Ethiopian troops have reportedly moved into another town in south-western Somalia, two days after entering the country to protect the weak government.
Eyewitnesses say about 200 Ethiopian soldiers took control of the airstrip outside Waajid early on Saturday.
There is no confirmation from either the Ethiopian or the Somali government.
The Union of the Islamic Courts (UIC), a militia which controls the capital and much of the south, has vowed to drive out Ethiopian troops.
The Ethiopians moved into Somalia on Thursday and have been seen in Baidoa, where the beleaguered interim government is based.
Eyewitnesses quoted by the Associated Press news agency say Ethiopian soldiers seized the airport at Waajid, about 70km (43 miles) to the north, before dawn on Saturday.
The town had been controlled by a local militia. It is unclear whether there was any fighting.

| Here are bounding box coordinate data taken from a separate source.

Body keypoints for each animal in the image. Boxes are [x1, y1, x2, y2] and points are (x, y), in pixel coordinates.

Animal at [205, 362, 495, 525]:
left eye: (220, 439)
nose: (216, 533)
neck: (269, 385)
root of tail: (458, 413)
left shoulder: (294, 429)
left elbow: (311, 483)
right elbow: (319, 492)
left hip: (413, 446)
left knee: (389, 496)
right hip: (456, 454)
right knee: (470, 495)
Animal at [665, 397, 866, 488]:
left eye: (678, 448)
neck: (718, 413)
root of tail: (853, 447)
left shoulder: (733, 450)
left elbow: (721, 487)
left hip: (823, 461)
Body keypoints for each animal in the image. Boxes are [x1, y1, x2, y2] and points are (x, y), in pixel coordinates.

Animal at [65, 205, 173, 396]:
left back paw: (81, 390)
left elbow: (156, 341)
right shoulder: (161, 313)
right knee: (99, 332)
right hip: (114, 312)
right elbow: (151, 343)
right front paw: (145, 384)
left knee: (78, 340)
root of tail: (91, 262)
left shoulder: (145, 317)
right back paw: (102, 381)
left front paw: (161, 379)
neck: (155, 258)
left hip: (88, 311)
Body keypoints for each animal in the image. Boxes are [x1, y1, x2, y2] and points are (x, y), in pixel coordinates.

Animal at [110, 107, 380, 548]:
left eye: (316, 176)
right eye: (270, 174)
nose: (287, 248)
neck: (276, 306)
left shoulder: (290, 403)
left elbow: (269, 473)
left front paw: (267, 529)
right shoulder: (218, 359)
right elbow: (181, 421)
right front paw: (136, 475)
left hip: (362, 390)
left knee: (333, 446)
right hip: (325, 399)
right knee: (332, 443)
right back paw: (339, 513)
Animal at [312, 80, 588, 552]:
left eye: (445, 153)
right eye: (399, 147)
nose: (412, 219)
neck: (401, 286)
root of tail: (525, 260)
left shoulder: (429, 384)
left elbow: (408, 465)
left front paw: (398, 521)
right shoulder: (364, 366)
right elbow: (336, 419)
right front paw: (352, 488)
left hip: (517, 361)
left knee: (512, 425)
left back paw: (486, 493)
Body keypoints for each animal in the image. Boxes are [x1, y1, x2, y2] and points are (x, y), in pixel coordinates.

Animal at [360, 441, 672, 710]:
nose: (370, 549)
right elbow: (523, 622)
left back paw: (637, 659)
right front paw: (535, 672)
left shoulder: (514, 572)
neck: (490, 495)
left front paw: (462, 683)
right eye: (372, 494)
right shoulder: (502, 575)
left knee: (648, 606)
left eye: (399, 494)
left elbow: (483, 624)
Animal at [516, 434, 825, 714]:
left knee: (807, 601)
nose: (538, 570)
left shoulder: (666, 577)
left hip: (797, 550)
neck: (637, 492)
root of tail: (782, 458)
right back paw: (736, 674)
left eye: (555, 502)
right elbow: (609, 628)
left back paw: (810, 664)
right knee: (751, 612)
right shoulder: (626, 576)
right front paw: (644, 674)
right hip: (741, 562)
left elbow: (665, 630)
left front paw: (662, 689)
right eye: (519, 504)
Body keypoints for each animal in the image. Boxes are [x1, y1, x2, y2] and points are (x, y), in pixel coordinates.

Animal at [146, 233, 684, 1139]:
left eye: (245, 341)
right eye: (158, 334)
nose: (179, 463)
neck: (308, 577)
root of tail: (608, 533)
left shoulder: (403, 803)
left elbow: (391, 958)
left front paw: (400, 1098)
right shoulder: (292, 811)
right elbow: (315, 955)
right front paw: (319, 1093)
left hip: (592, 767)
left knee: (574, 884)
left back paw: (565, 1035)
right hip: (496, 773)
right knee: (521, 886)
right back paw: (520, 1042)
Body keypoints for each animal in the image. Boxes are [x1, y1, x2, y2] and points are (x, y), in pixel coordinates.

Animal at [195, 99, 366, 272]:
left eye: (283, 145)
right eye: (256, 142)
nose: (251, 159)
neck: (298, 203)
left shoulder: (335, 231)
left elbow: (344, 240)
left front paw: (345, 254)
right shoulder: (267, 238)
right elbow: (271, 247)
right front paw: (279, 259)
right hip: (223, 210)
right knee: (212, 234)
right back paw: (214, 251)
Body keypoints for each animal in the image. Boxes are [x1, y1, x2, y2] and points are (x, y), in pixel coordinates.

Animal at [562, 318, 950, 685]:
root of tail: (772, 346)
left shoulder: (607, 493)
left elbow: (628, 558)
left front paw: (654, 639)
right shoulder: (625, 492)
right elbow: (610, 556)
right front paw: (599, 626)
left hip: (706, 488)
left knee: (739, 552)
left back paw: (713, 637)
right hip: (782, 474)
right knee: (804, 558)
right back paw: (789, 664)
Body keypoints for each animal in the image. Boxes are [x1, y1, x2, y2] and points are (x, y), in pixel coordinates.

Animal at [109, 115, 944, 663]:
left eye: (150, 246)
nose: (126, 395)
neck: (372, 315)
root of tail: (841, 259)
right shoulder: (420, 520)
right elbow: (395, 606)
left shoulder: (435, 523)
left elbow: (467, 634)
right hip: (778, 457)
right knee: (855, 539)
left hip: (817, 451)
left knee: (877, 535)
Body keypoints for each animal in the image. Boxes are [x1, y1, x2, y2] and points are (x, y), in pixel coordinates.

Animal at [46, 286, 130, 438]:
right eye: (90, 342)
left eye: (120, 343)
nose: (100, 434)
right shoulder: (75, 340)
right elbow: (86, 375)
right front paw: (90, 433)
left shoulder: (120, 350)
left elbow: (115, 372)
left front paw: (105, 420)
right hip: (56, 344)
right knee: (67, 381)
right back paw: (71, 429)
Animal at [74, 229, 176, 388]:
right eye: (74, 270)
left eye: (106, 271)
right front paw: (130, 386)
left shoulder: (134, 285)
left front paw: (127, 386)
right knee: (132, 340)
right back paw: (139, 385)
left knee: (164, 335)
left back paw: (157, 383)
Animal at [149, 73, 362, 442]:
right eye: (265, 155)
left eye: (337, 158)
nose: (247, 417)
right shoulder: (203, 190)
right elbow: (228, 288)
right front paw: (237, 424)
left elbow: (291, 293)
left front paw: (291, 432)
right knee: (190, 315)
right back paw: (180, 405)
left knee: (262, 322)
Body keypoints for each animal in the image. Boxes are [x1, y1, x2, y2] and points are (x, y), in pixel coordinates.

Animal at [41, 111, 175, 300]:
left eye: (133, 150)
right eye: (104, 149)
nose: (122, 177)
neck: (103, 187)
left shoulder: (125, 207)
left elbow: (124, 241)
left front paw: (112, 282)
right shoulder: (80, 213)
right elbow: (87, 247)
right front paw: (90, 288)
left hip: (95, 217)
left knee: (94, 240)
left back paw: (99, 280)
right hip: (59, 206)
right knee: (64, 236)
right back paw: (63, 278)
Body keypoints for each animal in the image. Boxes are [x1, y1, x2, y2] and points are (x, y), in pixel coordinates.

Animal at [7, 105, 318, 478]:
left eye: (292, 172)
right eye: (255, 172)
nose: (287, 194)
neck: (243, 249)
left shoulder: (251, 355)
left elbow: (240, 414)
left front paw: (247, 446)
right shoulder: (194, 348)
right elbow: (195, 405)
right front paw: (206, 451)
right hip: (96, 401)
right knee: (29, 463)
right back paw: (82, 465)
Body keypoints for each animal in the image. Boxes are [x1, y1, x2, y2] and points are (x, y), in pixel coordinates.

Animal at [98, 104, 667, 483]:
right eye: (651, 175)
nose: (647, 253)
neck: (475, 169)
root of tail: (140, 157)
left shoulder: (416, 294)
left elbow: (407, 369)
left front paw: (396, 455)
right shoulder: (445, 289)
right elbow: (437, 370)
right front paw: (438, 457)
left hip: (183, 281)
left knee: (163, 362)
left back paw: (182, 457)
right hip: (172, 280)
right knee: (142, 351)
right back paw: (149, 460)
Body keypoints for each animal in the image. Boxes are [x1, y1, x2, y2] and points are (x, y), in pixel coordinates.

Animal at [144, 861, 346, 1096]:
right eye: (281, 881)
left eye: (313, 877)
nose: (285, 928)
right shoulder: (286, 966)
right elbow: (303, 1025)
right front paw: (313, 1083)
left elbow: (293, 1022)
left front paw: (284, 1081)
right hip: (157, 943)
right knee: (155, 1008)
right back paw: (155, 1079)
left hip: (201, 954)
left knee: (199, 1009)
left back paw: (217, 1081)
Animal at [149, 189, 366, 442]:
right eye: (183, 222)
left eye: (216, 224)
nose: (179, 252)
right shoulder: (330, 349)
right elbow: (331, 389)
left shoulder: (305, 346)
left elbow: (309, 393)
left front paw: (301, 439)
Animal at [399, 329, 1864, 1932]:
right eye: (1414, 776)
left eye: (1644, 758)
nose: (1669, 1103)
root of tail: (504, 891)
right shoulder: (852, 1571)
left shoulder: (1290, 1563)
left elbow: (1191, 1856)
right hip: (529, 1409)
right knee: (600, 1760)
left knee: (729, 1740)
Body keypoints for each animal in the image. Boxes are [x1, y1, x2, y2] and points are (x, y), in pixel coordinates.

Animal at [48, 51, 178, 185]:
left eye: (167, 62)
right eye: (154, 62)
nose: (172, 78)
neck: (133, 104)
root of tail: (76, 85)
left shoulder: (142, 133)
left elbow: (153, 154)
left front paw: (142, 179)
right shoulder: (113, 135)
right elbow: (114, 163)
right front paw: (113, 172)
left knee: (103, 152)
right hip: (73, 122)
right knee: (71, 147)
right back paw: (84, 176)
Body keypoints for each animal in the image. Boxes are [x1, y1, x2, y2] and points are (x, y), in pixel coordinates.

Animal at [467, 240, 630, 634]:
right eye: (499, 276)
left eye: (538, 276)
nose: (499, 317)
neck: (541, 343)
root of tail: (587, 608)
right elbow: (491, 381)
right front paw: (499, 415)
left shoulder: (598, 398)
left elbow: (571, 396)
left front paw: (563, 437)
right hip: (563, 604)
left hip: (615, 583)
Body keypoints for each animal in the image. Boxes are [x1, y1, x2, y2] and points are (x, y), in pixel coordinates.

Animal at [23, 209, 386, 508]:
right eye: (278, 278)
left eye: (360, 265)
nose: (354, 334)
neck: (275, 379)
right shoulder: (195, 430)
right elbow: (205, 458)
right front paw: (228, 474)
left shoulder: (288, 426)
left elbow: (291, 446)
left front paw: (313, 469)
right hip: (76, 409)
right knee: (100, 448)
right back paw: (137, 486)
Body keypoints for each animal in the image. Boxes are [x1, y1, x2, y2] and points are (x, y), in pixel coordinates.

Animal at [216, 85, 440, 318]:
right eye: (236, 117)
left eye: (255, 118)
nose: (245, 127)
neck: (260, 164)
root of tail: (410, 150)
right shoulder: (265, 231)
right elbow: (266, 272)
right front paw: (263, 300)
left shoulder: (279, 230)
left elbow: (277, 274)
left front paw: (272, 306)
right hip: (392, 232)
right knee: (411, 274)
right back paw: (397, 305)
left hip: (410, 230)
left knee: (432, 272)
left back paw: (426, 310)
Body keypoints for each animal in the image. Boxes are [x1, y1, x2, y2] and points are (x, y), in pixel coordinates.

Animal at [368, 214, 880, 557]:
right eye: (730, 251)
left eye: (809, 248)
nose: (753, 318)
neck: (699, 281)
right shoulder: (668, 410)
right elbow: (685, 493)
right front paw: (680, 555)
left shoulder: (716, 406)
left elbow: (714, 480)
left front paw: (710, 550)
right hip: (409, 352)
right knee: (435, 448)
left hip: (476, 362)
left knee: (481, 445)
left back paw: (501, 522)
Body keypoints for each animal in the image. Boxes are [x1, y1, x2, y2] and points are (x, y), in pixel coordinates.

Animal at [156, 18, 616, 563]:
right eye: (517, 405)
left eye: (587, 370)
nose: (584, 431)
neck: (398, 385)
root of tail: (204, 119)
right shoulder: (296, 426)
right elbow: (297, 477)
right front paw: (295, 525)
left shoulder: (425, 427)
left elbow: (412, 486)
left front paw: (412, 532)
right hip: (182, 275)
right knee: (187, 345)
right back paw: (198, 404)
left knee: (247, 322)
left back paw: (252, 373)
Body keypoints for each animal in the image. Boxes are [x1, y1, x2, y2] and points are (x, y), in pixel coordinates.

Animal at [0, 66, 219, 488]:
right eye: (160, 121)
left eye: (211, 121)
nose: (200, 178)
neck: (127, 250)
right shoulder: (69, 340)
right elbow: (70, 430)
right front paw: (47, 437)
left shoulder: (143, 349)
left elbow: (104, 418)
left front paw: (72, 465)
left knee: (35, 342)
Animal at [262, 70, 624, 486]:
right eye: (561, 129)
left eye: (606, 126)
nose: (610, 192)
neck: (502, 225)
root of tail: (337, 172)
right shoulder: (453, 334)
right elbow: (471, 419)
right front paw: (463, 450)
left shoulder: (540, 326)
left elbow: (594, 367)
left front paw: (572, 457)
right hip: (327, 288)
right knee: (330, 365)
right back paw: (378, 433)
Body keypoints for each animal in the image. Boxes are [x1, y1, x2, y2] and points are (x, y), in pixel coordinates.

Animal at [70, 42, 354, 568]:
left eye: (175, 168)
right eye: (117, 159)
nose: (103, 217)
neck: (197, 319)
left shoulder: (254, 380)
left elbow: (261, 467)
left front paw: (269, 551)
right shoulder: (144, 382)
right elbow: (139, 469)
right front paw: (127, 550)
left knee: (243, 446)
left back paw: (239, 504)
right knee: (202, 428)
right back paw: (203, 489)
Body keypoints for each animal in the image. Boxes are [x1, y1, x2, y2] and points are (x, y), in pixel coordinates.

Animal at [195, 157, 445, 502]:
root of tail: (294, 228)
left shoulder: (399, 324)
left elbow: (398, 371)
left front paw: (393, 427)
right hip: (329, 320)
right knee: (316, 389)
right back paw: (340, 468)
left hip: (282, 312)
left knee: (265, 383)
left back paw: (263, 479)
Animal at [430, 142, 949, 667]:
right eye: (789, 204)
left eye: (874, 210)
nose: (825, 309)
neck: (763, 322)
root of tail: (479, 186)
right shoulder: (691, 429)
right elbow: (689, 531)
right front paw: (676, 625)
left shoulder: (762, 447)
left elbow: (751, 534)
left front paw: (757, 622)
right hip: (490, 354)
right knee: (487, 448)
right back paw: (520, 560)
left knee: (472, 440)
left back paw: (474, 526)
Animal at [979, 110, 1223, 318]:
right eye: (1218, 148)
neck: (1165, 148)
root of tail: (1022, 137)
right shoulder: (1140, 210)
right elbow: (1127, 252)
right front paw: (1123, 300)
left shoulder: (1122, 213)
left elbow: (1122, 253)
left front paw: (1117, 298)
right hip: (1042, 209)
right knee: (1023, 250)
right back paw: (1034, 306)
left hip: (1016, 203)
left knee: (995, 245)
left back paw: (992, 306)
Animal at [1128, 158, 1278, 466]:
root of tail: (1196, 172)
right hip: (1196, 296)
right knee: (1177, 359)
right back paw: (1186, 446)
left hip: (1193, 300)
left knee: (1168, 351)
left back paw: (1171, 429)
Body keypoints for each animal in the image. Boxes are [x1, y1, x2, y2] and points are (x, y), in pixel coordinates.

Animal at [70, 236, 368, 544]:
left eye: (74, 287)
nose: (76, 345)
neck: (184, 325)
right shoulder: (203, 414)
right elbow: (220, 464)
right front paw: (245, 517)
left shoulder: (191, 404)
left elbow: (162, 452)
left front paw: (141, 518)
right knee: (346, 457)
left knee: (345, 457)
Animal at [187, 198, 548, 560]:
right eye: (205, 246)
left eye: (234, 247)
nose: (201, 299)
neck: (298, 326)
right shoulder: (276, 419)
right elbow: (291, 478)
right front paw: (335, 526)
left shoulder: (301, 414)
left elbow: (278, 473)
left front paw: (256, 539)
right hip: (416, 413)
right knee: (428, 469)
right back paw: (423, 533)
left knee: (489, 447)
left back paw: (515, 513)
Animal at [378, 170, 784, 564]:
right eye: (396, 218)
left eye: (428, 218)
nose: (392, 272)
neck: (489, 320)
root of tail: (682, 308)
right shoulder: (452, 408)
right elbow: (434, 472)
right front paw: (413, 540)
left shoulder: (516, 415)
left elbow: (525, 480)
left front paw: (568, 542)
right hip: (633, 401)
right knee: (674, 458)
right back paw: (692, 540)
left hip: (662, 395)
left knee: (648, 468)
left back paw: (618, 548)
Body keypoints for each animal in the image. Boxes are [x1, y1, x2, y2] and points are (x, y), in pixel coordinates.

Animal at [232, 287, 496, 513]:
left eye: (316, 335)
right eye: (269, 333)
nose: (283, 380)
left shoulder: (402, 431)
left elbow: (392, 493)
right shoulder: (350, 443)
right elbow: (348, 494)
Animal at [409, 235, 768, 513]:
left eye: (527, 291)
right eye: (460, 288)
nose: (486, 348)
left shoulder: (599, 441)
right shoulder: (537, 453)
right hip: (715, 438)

Other residents told Somali media that they had seen Ethiopian soldiers in the town centre.
The UIC has pledged to wage a "holy war" to drive out Ethiopian troops.
The Islamic militia drove the warlords from the capital, Mogadishu in June, saying they wanted to restore law and order.
The UIC has since consolidated its power over many parts of southern Somalia.
But Ethiopia is strongly opposed to the militia and has repeatedly warned that it will send its army into Somalia if the government is attacked.
Ethiopia has been a long-term ally of President Abdullahi Yusuf.
UIC leader Sheikh Hassan Dahir Aweys has accused him of being "a servant of Ethiopia".
A UN report earlier this year said that Mr Aweys had been getting significant military aid from Ethiopia's rival, Eritrea - a claim Eritrea has denied.
Mr Aweys has denied US accusations that he and the UIC have links to al-Qaeda.